There have been great leaders, David, Solomon, Saladin, as well as mediocre leaders, weak leaders, corrupt leaders and unwise leaders. Unfortunately, one great leader does not mean those who follow will be equally great. Site of the brutal killings of the Crusades, it was not the Christian crusaders who exemplified Christian values of mercy but a Muslim, Saladin who showed mercy to those of other faiths. “Christians in the West were uneasily aware that this Muslim ruler had behaved in a far more ‘Christian’ manner than had their own Crusaders when they conquered Jerusalem. They evolved legends that made Saladin a sort of honorary Christian.” (p. 294)
Armstrong states in her introduction: “It is not enough to experience the divine or the transcendent; the experience must then be incarnated in our behavior towards others. All the great religions insist that the test of true spirituality is practical compassion. The Buddha once said that after experiencing enlightenment, a man must leave the mountaintop and return to the marketplace and there practice compassion for all living beings. This also applies to the spirituality of a holy place. Crucial to the cult of Jerusalem from the very first was the importance of practical charity and social justice. The city cannot be holy unless it is also just and compassionate to the weak and vulnerable. But sadly, this moral imperative has often been overlooked. Some of the worst atrocities have occurred when people have put the purity of Jerusalem and the desire to gain access to its great sanctity before the quest for justice and charity.” (p. xxi) In this area, all three of the faiths making claim to Jerusalem have failed. It has yet to prove itself truly holy by compassion to the weak and vulnerable. We’ve yet to see a truly holy city anywhere.

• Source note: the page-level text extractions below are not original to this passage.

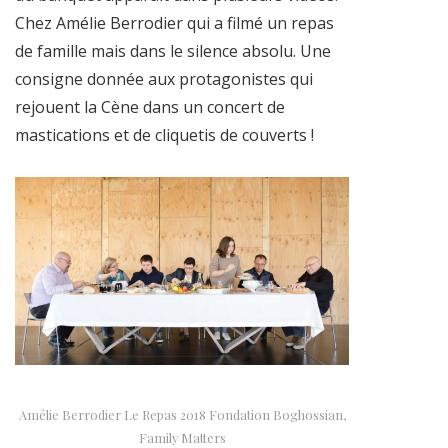
Chez Amélie Berrodier qui a filmé un repas
de famille mais dans le silence absolu. Une
consigne donnée aux protagonistes qui
rejouent la Cène dans un concert de
mastications et de cliquetis de couverts !
Amélie Berrodier Le Repas 2018 Fondation Boghossian,
Family Matters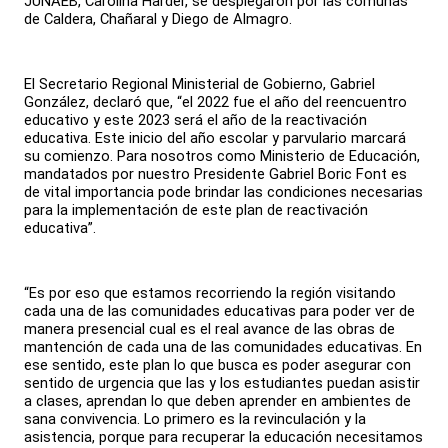
JUNAEB, Carolina Harder, se desplegaron por las comunas
de Caldera, Chañaral y Diego de Almagro.
El Secretario Regional Ministerial de Gobierno, Gabriel
González, declaró que, “el 2022 fue el año del reencuentro
educativo y este 2023 será el año de la reactivación
educativa. Este inicio del año escolar y parvulario marcará
su comienzo. Para nosotros como Ministerio de Educación,
mandatados por nuestro Presidente Gabriel Boric Font es
de vital importancia pode brindar las condiciones necesarias
para la implementación de este plan de reactivación
educativa”.
“Es por eso que estamos recorriendo la región visitando
cada una de las comunidades educativas para poder ver de
manera presencial cual es el real avance de las obras de
mantención de cada una de las comunidades educativas. En
ese sentido, este plan lo que busca es poder asegurar con
sentido de urgencia que las y los estudiantes puedan asistir
a clases, aprendan lo que deben aprender en ambientes de
sana convivencia. Lo primero es la revinculación y la
asistencia, porque para recuperar la educación necesitamos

Paul in our reading from Corinthians, relates a significant religious experience. He doesn’t boast about this experience for he recognizes that such experiences are only significant in that they change the person, making them more kind and compassionate.
Sacred places are important but only in that they point us to God. Countries are important. They give us a sense of connection and community, they provide for security, but not in the place of God. It’s God first, country second, anything else is idolatry.
Perhaps someday this city of three faiths under one God, might show us the way to peace, how to live together respecting the beliefs of each faith, recognizing our connection under one God. Then it truly would live up to its name as being holy.